Click here or click View Gallery to see the photos of Villa Epceun
Until the 1980s, Villa Epceun was a thriving tourist hotspot 350 miles south of the Argentinian capital Buenos Aires. All that changed on November 10, 1985 though, when a prolonged period of heavy rain caused the salt water lagoon that brought so many visitors to the area to burst its banks, submerging the entire village in 30 feet of water.
The village's 1,500 residents scrambled to leave the area, leaving behind many treasured belongings, including dogs, cats and other pets that were never seen again.
But 27 years later the waters have almost entirely receded and, as always with buildings abandoned in a hurry and explored decades later, the first photographs of the so-called “town that drowned” revealed an eerie ghostworld, a strange glimpse of a bygone era.
In one image a collection of glass bottles sit in a rusty box, while others show several small, rusty beds beneath layers of rubble - presumably taken in what was once a boarding school or children's hospital.
Roads can still clearly be made out, particularly around the town's slaughterhouse and its religious monuments.

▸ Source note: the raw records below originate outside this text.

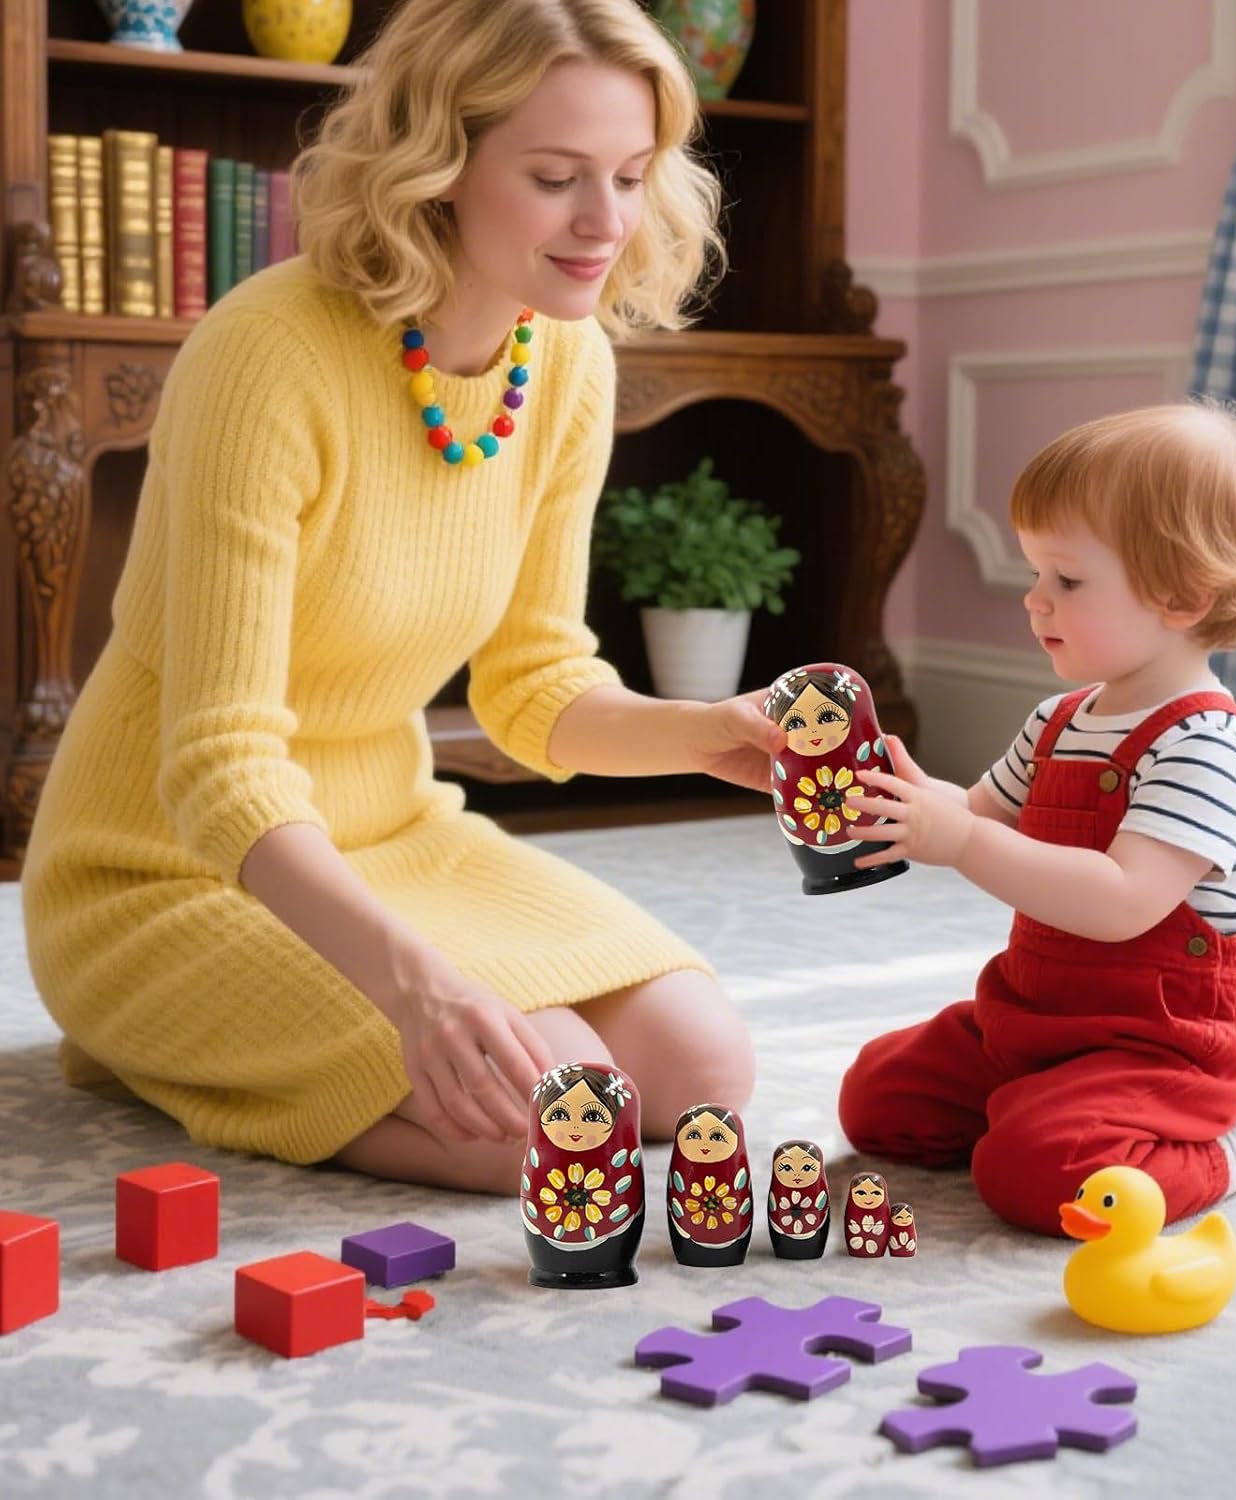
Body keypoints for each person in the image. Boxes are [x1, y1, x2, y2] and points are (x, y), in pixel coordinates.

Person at [21, 0, 782, 1193]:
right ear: (438, 164)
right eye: (556, 178)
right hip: (164, 870)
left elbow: (536, 686)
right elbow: (219, 768)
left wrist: (707, 733)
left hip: (393, 839)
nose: (607, 222)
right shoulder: (267, 353)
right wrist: (417, 987)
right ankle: (170, 1046)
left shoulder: (564, 358)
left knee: (704, 1068)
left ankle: (312, 1049)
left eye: (632, 177)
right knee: (557, 1114)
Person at [838, 403, 1236, 1234]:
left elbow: (1122, 900)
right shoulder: (1060, 720)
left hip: (1161, 1047)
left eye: (1067, 580)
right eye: (1036, 575)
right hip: (1031, 1019)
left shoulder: (1206, 744)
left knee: (1038, 1178)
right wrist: (905, 801)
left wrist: (963, 841)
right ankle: (1047, 1105)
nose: (1035, 601)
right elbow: (977, 812)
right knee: (877, 1096)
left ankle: (1231, 1149)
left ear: (1182, 596)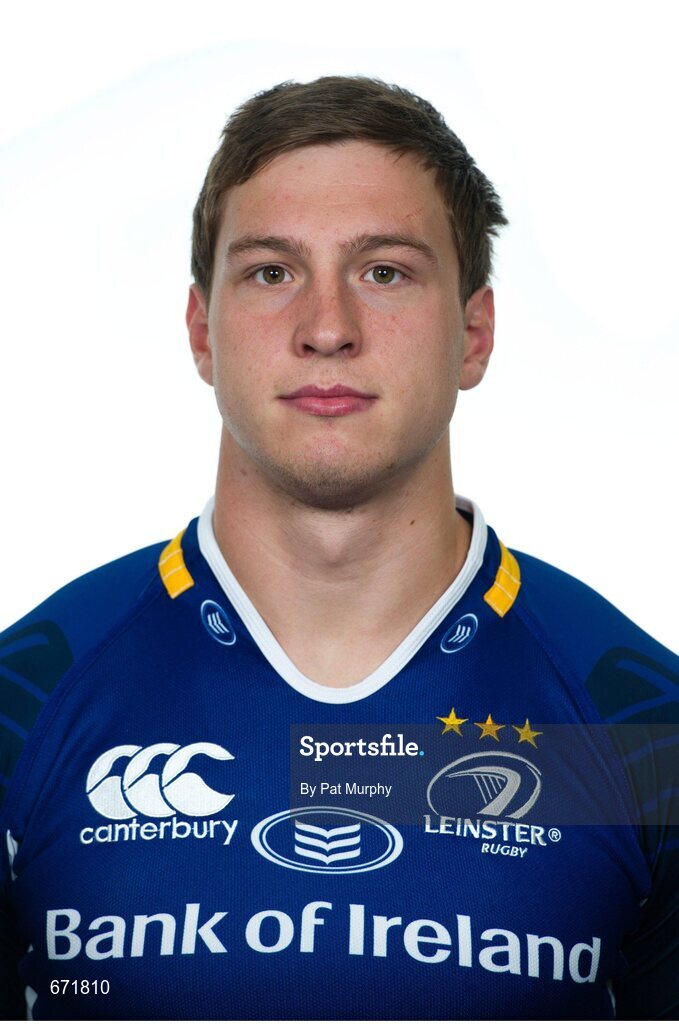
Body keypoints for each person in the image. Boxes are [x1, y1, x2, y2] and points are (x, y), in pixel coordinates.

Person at [0, 75, 676, 1022]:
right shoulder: (24, 708)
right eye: (272, 272)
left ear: (474, 334)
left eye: (385, 271)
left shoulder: (644, 726)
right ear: (201, 331)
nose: (327, 329)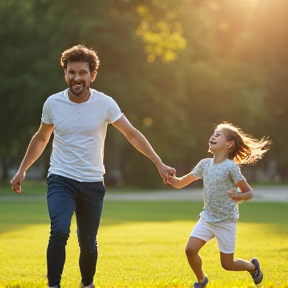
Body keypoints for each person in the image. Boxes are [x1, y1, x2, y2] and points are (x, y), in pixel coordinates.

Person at [10, 44, 175, 288]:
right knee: (59, 230)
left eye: (82, 72)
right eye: (71, 72)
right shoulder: (53, 103)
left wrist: (159, 163)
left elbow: (132, 133)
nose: (77, 77)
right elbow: (41, 138)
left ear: (92, 75)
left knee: (87, 242)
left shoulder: (105, 104)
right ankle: (53, 285)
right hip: (61, 178)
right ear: (65, 74)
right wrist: (23, 168)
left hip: (92, 182)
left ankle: (87, 284)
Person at [167, 122, 271, 288]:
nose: (213, 136)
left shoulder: (231, 167)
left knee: (227, 265)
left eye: (218, 134)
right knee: (190, 250)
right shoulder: (204, 164)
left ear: (229, 144)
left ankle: (253, 267)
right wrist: (170, 178)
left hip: (226, 221)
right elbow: (180, 183)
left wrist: (237, 195)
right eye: (213, 134)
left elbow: (249, 192)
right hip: (207, 218)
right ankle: (202, 281)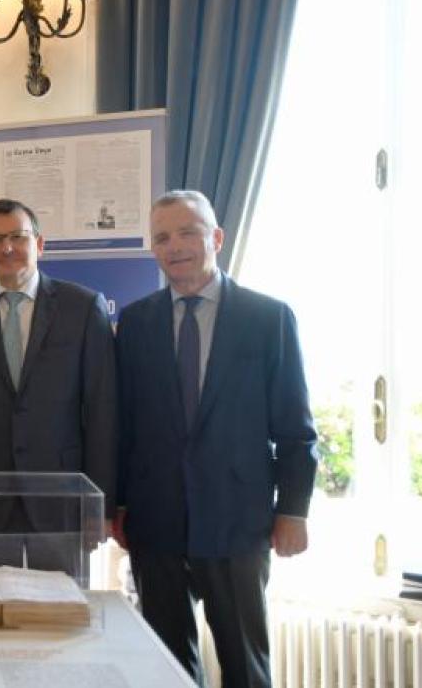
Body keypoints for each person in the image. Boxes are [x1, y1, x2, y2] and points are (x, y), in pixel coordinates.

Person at [113, 190, 317, 687]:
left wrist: (293, 510)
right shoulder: (135, 323)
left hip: (237, 519)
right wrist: (118, 505)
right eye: (162, 237)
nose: (175, 246)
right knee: (166, 663)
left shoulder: (268, 318)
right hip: (156, 520)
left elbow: (295, 426)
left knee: (245, 662)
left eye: (188, 232)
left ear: (217, 238)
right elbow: (123, 424)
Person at [0, 198, 118, 572]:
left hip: (62, 498)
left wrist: (101, 506)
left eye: (18, 236)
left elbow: (103, 414)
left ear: (40, 244)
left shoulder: (82, 308)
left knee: (60, 605)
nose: (7, 248)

A laundrette, complete with tumble dryers and washing machines, can be seen in one image but, as with much of the rest of the town, the sheer force of the water that engulfed it has left the area in ruins.
Perhaps the most incredible story about Villa Epceun, however, is that despite the destruction all around the town, one of its former residents has already moved back in.

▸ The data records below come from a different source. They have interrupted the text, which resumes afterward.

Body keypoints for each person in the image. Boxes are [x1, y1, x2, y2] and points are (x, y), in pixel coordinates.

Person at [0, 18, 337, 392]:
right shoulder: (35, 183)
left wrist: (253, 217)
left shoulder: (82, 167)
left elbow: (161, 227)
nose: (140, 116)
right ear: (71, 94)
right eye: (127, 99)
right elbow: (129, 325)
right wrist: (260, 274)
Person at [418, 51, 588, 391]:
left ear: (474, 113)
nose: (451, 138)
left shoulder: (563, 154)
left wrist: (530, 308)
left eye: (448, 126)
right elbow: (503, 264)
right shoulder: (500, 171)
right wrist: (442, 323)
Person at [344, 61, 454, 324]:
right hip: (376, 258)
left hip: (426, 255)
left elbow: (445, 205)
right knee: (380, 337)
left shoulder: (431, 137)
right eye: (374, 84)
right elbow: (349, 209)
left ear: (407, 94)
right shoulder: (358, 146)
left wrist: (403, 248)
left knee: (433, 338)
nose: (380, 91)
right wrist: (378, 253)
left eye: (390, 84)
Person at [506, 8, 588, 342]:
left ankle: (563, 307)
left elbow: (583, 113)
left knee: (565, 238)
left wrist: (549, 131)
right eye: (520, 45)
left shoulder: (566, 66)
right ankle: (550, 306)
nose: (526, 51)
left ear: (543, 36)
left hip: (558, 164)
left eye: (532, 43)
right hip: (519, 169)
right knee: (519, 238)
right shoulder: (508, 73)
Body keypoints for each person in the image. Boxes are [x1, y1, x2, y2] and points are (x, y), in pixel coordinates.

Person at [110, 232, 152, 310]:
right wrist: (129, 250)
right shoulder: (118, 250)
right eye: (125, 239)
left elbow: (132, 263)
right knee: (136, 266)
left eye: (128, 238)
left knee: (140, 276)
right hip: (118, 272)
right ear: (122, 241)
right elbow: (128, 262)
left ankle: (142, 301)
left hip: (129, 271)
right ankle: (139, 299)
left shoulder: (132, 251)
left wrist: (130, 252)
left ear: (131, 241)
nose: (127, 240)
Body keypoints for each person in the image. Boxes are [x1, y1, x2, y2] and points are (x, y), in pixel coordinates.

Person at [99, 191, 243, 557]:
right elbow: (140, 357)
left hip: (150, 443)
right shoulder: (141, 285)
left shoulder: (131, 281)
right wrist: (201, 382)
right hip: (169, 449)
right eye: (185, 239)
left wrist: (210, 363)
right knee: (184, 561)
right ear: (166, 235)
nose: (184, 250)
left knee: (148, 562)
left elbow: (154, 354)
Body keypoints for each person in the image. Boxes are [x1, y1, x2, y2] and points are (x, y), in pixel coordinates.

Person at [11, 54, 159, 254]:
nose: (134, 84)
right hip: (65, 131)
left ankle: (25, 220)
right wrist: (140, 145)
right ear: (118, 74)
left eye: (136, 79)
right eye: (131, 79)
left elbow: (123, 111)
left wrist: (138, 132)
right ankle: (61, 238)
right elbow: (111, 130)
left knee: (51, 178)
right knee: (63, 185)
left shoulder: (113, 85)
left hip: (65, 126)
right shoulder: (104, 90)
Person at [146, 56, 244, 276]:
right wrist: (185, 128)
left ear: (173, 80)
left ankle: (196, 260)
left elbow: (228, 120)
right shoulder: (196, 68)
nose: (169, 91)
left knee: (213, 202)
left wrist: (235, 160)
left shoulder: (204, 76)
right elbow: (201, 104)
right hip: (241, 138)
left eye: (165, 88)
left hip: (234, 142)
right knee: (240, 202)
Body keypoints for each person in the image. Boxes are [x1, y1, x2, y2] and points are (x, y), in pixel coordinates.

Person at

Speaking to The Independent, the village's sole occupant Pablo Novak said he spends his days cycling around the ruins, remembering his home town's “glory days”.

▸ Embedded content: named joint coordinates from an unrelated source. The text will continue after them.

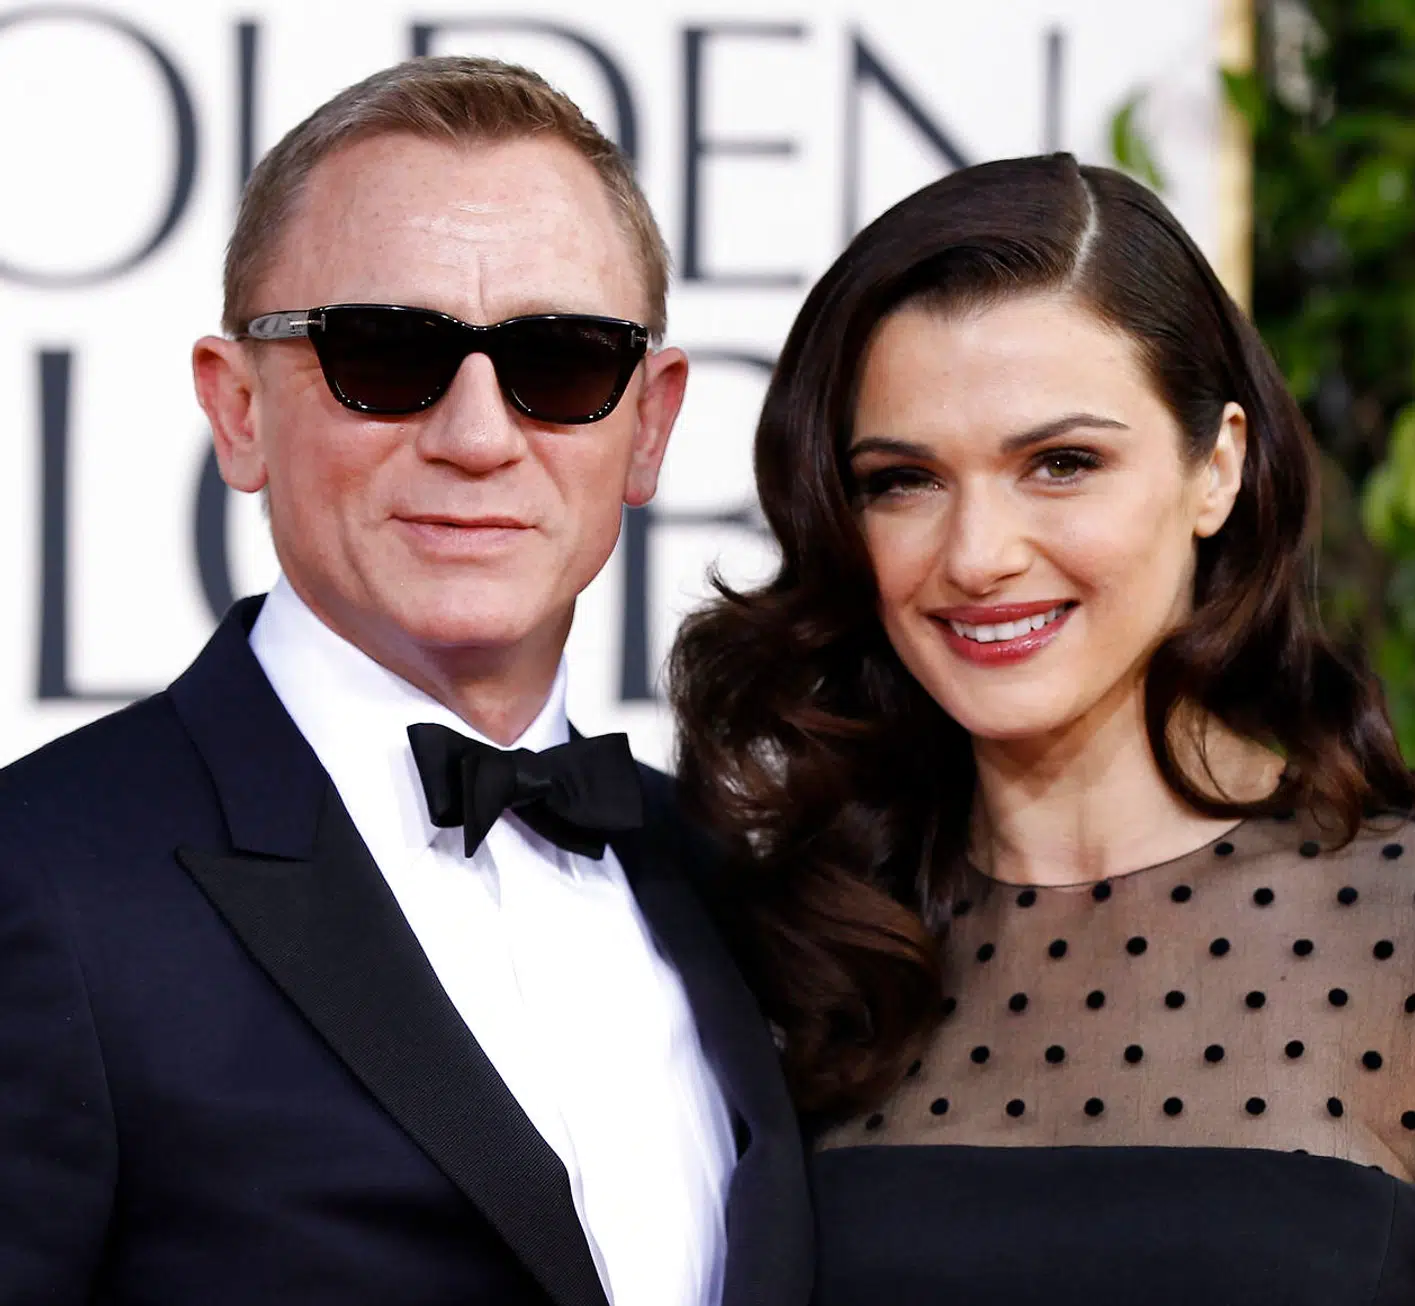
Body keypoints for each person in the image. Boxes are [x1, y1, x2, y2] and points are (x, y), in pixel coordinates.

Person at [0, 56, 809, 1306]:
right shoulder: (41, 879)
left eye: (561, 362)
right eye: (383, 354)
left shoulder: (738, 883)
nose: (478, 438)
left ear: (647, 425)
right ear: (238, 409)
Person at [669, 153, 1415, 1305]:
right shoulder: (788, 945)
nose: (978, 555)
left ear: (1217, 467)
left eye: (1062, 464)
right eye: (904, 480)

The 81-year-old said: “I got used to life on my own... I decided to stay because I spent my youth here, I went to school here and also started a family here. So it seemed quite normal.”
Mr Novak says that in recent months, more and more visitors have been returning to the area, some to view the waterlogged village, while others return in an attempt to salvage possessions they never thought they'd see again.